DAVE'S DIARY - 6 JULY 2009 - TRACE ADKINS CD REVIEW

2009 CD REVIEW

TRACE ADKINS
X TEN (CAPITOL-EMI).

TRACE - LUCKY AND HAPPY TO BE HERE

"So many close calls dodging wrecking balls/ there ain't a pitfall I didn't fall through/ girl there's no telling how I ever made it out/ and lived to talk about the reckless things I used to do/ oh to tell the truth." - Happy To Be Here - Jason Matthews-Jim McCormick-Mike Mobley.

Art imitated life frequently for thrice wed Louisiana singing actor Trace Adkins.

His second wife shot him in the heart and lungs on the final day of their marriage.

But the father of five daughters boomeranged and harvested hay from his ruptured romances with major awards and healthy sales for his first 10 albums.

The former petroleum engineer and oilfield roughneck also earned his stripes in the publicity stakes with an obligatory DUI and a broken leg from an errant tractor.

But none of that could have worked without Adkins most lethal weapon - a booming baritone that leaves peers gasping.

Adkins may be a reformed hell raiser but he emulates Merle Haggard with his ode to mama on Sweet - the entrée of his riveting 10th disc.

Well, the woman the singer's character chooses is a stark contrast to matriarchs from days of yore with a superb culinary and cleaning CV.

"She's sweet like a Cadillac/ sweet like a stack of cold hard cash/ sweet like the diamond bling/ dangling down from her belly button ring/ she's sweet like a handful of aces/ tattoos in secret places/ mama can't you see she's sweet."

Sweet segues into the biographical Happy To Be Here.

Adkins, 47, makes the most of the baseball and pregnancy metaphors in All I Ask For Anymore.

Then he exploits another country staple - the aching love of a long distance truckie, with far-flung city checkpoints and home fires in Hauling One Thing.

He embraces all shades of romance from chance encounters with an old flame in a grocery in Better Than I Thought It'd Be and failure to escape a not so faded belle in I Can't Outrun You.

Adkins also ignites the humour of the nuptial spoof Marry For Money, replete with hillbilly humour in the video on Nu Country TV.

WAR AND PEACE - NOT TOLSTOY

"I was there in the winter of '64/ when we camped in the ice at Nashville's door/ three hundred miles our trail had lead/ we barely had time to bury our dead/ when the Yankees charged and the colours fell/ Overton Hill was a living hell/ when we called retreat it was almost dark/ I died with a grape shot in my heart." - Til The Last Shot's Fired - Rob Crosby-Doug Johnson

Is there anything Adkins misses - hell, no but you need to wait for the artistic climax until you reach the eighth of 12 songs?

Til The Last Shot's Fired is one of those poignant social comment war songs where the passion for peace is daubed on a time travel tableau that reaches back through the follies of history.

The writers - singer-songwriter Rob Crosby and Doug Johnson - devote verses to the U.S. Civil war and World War 11 while Vietnam and Afghanistan share another.

• **What to work on**:
1. Name every songwriter credited in the Trace Adkins review.
2. According to the Trace Adkins review, what two jobs did Adkins once hold?
3. Print the Trace Adkins review from "2009 CD REVIEW" up to and including "of their marriage.".

• **Recorded information**:
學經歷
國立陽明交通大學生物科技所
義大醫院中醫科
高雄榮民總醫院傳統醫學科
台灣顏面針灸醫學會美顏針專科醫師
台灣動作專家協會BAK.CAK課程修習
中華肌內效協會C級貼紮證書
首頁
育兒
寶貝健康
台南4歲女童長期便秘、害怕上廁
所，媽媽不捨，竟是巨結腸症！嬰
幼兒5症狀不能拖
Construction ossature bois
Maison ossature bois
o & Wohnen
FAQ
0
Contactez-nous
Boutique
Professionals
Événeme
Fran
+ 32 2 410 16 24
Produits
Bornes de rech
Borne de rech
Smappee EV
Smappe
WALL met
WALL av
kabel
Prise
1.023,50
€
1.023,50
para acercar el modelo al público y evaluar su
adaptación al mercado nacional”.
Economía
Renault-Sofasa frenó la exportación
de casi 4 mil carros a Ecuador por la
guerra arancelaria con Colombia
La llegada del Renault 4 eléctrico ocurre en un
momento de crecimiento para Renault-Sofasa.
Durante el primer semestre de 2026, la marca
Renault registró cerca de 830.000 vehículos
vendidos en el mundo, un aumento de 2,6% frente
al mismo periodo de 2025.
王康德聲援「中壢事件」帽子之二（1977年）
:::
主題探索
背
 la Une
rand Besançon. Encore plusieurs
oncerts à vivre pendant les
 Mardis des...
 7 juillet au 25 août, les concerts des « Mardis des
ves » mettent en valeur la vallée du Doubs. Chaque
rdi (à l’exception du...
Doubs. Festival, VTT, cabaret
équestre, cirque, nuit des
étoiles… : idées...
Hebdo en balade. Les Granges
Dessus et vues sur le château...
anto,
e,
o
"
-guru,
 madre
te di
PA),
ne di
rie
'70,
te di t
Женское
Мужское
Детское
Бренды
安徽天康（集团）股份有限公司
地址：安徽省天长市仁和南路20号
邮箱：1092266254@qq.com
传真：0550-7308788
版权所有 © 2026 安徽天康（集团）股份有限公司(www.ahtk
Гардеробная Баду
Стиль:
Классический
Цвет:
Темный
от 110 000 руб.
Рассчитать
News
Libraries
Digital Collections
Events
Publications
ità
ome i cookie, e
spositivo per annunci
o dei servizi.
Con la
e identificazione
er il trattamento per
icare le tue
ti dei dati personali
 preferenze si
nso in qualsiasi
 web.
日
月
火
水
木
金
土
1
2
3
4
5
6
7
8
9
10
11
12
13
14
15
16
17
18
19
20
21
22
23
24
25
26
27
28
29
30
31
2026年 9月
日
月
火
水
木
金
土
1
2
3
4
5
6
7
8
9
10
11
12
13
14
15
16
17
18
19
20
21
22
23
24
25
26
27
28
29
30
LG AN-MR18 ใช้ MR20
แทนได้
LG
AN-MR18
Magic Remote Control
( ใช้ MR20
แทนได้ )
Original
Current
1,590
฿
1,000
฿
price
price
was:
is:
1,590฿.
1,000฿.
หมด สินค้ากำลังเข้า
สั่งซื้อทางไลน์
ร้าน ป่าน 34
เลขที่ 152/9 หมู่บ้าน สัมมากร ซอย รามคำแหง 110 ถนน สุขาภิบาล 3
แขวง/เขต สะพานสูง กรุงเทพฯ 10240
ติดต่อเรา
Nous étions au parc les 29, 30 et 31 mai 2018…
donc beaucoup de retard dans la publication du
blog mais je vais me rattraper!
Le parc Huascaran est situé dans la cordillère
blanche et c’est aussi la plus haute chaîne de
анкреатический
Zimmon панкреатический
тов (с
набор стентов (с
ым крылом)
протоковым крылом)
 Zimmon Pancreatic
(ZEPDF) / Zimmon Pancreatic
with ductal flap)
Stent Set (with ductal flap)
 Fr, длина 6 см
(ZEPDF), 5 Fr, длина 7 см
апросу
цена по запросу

• **Solutions to the tasks**:
1.
Jason Matthews
Jim McCormick
Mike Mobley
Rob Crosby
Doug Johnson

2. Petroleum engineer and oilfield roughneck.

3.
2009 CD REVIEW

TRACE ADKINS
X TEN (CAPITOL-EMI).

TRACE - LUCKY AND HAPPY TO BE HERE

"So many close calls dodging wrecking balls/ there ain't a pitfall I didn't fall through/ girl there's no telling how I ever made it out/ and lived to talk about the reckless things I used to do/ oh to tell the truth." - Happy To Be Here - Jason Matthews-Jim McCormick-Mike Mobley.

Art imitated life frequently for thrice wed Louisiana singing actor Trace Adkins.

His second wife shot him in the heart and lungs on the final day of their marriage.